By Rob O’Brien with contribution from Brandon Tavshanjian

Most people nowadays are familiar with the advice that “correlation does not imply causation.” However, this is difficult advice to take when considering human disease where we are unable to ethically experiment on humans without exceptionally good justification. To get that justification we have to rely on studying the effects of a disease in order to make an informed guess about what causes it. The problem with this is that distinguishing the effects of a disease from its causes can get murky.

Comparing a healthy brain to a brain with advanced Alzheimer's disease (AD) reveals severe degeneration in the AD brain.

Patients with Alzheimer’s disease (AD) experience memory loss, cognitive decline, and severe brain atrophy.

A good example of this confusion between effects and causes is Alzheimer’s disease (AD). AD is defined by the presence of “amyloid plaques” (sticky globs of a protein fragment called amyloid beta or Aβ) in the brains of people with dementia. There is lots of good evidence that Aβ can cause AD. For example, there are families that inherit early-onset forms of AD, and have mutations in the protein itself or in enzymes that process the protein into sticky fragment forms. When these mutants are expressed in mice, the mice develop some (but not all) of the symptoms of AD. Additionally, there are people who naturally produce 50% more of the precursor to Aβ in their cells due to a completely different genetic disease: individuals with trisomy-21, or Down’s Syndrome. Down’s syndrome is cause by an extra copy of chromosome 21, which adds a whole extra copy of the Aβ precursor. An unfortunate side effect of this disease is that the majority of individuals with trisomy 21 go on to develop dementia and AD in their 30’s and 40’s.

So stopping Aβ formation is a good way to stop AD, right? That has been the main approach that pharmaceutical companies have taken to treat the disease in the past. Many drugs that aim to reduce Aβ levels in a variety of different ways have been tested, and have all more or less failed to show significant effects in people with mild cognitive impairment (mild memory loss that can develop into AD) or AD. These failures have been costly, surprising, and a bit disheartening.

So why does targeting Aβ fail?

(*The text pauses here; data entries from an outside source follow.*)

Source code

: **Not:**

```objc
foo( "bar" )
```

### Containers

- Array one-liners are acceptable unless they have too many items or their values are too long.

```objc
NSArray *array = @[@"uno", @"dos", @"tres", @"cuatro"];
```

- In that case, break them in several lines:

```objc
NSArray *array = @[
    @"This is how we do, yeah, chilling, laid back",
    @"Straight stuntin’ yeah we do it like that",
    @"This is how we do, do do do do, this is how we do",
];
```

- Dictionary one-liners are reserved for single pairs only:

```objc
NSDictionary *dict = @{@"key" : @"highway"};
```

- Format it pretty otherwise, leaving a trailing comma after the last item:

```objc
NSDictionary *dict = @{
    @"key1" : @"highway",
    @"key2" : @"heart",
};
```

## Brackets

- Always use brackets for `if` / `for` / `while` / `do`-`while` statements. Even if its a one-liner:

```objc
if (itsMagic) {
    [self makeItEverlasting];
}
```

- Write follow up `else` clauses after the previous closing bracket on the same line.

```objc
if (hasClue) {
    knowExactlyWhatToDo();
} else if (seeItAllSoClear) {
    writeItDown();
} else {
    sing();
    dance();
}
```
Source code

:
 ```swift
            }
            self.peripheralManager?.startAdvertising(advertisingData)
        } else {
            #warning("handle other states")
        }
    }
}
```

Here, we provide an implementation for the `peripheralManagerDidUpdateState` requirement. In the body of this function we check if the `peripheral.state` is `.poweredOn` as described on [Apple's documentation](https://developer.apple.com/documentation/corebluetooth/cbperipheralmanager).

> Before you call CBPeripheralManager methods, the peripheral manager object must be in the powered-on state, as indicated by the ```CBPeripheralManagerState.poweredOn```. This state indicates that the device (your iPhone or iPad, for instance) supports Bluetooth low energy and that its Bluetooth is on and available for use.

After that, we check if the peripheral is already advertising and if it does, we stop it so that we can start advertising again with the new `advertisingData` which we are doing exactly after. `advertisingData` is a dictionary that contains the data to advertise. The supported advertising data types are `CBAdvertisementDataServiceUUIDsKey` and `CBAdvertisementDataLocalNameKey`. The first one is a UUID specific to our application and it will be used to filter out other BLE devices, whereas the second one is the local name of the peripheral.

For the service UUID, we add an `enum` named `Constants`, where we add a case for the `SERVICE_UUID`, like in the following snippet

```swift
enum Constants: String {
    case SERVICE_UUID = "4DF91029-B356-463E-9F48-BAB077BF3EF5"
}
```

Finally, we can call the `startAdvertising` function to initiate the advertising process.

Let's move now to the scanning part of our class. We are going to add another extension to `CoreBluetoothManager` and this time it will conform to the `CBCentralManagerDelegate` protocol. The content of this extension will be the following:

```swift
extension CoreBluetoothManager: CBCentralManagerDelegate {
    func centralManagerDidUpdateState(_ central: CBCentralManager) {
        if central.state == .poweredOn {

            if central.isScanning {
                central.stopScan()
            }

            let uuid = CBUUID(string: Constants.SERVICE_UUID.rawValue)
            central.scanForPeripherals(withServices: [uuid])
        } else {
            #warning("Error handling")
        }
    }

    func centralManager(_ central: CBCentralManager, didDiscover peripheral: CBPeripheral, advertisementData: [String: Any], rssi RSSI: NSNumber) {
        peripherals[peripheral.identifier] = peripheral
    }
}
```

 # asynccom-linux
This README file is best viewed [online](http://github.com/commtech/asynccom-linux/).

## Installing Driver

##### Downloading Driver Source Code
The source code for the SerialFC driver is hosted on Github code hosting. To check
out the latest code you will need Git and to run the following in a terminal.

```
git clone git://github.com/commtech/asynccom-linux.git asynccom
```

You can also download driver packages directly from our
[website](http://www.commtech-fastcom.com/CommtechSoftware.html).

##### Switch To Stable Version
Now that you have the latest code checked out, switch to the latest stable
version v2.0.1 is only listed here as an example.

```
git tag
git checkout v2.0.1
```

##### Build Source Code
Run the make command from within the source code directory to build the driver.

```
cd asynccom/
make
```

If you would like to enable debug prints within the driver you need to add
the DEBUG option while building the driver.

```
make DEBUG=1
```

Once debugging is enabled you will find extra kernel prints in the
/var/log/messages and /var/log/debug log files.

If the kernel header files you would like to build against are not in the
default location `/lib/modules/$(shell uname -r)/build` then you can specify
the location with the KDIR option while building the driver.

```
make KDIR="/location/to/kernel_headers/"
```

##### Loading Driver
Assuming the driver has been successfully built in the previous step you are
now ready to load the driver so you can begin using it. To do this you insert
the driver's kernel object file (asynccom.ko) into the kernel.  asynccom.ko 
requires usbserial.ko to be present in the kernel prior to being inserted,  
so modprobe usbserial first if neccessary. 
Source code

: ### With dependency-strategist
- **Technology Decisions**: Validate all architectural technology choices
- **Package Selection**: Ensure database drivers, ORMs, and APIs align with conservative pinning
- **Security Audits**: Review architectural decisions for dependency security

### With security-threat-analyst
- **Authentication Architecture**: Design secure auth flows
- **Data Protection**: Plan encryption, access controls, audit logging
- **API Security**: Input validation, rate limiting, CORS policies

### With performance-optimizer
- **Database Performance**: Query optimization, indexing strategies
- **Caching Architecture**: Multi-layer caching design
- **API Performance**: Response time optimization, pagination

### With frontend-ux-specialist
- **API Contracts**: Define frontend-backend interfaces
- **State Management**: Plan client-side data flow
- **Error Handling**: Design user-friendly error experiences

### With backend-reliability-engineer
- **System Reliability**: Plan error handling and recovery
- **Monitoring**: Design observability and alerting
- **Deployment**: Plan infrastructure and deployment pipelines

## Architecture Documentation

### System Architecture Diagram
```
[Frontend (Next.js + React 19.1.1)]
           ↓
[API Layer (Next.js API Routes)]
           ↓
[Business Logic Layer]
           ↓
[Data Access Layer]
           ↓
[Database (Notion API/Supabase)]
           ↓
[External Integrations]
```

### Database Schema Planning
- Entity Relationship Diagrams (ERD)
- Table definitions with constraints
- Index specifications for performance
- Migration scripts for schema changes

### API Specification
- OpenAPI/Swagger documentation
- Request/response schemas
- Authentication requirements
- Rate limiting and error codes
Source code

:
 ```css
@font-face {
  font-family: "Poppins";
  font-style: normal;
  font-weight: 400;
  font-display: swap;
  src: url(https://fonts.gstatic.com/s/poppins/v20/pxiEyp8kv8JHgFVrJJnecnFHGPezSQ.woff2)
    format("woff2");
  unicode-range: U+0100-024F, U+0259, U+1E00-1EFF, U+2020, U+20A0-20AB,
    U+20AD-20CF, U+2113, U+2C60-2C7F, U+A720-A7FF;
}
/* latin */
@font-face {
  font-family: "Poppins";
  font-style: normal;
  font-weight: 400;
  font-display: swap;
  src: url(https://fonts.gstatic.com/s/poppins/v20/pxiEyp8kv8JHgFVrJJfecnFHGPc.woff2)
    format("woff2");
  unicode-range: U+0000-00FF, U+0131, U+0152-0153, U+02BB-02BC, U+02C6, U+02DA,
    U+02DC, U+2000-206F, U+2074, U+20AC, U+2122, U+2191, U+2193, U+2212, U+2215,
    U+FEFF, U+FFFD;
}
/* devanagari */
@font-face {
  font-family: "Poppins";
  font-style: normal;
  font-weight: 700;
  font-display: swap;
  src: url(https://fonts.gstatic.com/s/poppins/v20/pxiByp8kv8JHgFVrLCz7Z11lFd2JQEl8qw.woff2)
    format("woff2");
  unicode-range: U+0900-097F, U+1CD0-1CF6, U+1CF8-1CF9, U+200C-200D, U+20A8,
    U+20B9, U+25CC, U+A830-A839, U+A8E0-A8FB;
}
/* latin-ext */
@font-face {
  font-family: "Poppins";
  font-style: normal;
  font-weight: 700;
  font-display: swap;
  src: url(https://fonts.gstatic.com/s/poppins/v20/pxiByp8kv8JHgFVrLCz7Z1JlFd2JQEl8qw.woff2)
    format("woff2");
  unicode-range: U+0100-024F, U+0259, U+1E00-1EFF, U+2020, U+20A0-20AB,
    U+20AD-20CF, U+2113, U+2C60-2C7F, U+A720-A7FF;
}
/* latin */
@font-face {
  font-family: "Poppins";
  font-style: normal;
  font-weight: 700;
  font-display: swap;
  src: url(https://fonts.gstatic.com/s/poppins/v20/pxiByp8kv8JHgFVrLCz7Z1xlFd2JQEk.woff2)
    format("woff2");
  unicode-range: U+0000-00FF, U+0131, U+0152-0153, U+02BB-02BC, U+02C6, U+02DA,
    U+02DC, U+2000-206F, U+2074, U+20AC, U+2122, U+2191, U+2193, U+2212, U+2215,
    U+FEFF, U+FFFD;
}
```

Two possibilities:

The first is that the drugs tested may have failed to get enough of the drug to the right place (the brain), or have had off target effects that were worse than the disease itself.

Postmortem tissue sample from an AD patient brain reveals AD pathology including amyloid-beta plaques and Tau tangles. (Photo credit Dr. Dale Bredesen).

Postmortem tissue sample from an AD patient brain reveals AD pathology including amyloid-beta plaques and Tau tangles. (Photo credit Dr. Dale Bredesen).

The second is a bit more controversial—maybe amyloid plaques are a red herring in  some people? AD comes in two general forms: genetic and sporadic. All of the cases previously laid out (and which were used as the basis for targeting Aβ) can be grouped into the genetic category, however these individuals make up about ~10% of the total population with AD. The sporadic form of the disease occurs in the majority of AD patients and displays the same buildup of amyloid plaques. However buildup of Aβ in sporadic AD may not be only the cause of the disease in these individuals. Instead, the disease may also be an effect of dysregulation of another protein called microtubule-associated protein tau (or tau, for short), whose function is also disrupted in AD. Tau is a fascinating protein that deserves it’s own article, but for now I’ll just say that it also forms aggregates of it’s own in the brains of AD patients, and these aggregates display characteristics that may go a long way toward explaining how and why the disease can affect specific circuits in the brain, rather than geographical regions.

In short, Aβ targeting strategies may have failed because there are two forms of Alzheimer’s that might have different root causes. If this is the case, these two diseases are being confused with each other because of the similarity of their symptoms and effects in the brain. In one (the early-onset genetic variety), problems with Aβ or its processing cause plaques that lead to neurological dysfunction. In the other, problems with tau cause defects in neurological function and form plaques of Aβ as a side effect.

So then is Aβ dead as a target for Alzheimer’s? Certainly not; in fact, Dr. Dale Bredesen from the Buck Institute has begun a clinical trial testing the small molecule F03 in patients with mild cognitive impairment (a precursor to AD). Dr. Bredesen has shown previously that F03 alters the processing of Aβ and improves cognitive function and reduces memory loss in animal models of the disease. To read more about this clinical trial, check out our blog post written by Postdoc Matt Laye. Additionally, there has been interest in specifically treating individuals with familial AD caused by mutations in Aβ with these anti-Aβ drugs. At the same time, the failures of anti-Aβ drugs has generated interest in targeting Tau as the true culprit in some forms of AD, with at least one molecule in phase III clinical trials and others in earlier stages of therapeutic development. Will any of these approaches work? Time will tell, but no matter the results of these trials, we will be closer to understanding the underlying causes of the two main forms of AD.